• Records provided:
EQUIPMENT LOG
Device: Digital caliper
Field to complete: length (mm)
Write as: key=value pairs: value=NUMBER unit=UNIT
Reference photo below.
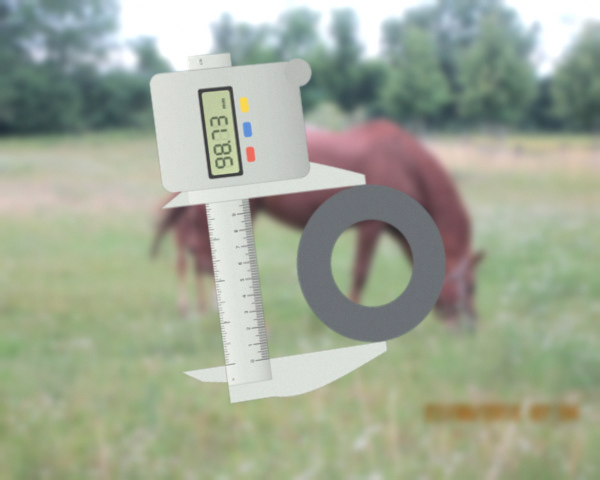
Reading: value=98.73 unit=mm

--

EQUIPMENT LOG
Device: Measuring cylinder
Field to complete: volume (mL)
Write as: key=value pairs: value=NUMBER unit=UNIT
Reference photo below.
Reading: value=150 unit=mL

---

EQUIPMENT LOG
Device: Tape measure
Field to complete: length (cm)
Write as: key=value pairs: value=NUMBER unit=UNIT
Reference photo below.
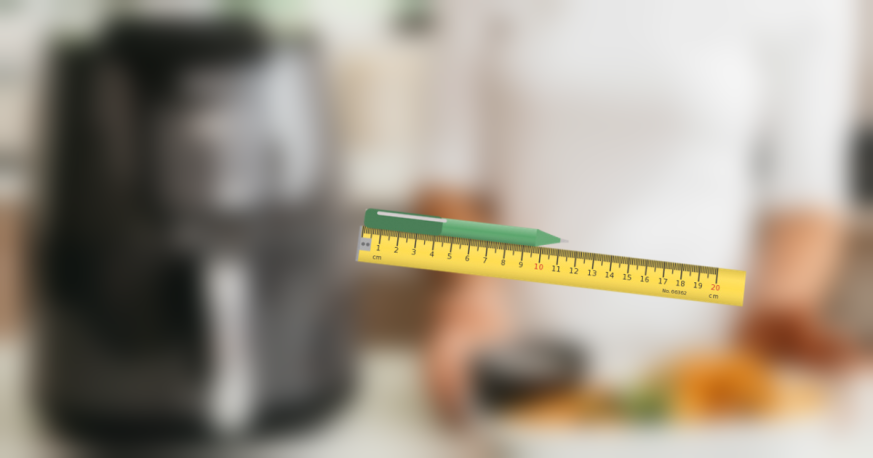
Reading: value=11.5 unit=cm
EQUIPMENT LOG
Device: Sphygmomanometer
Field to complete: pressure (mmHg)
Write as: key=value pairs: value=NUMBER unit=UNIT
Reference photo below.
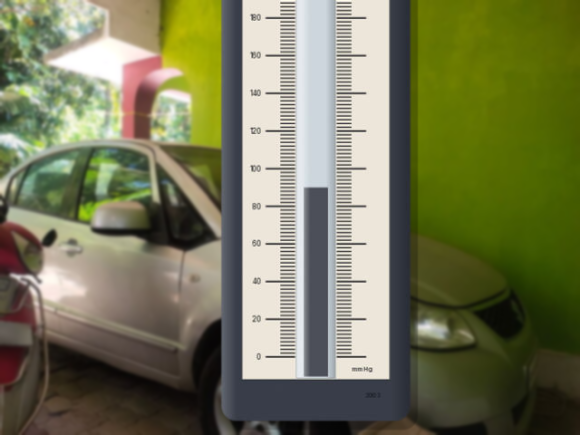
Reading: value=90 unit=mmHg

• Directive: Count the lines in the listing above that contain the string "complete", with case counting. Give only the number.

• Task result: 4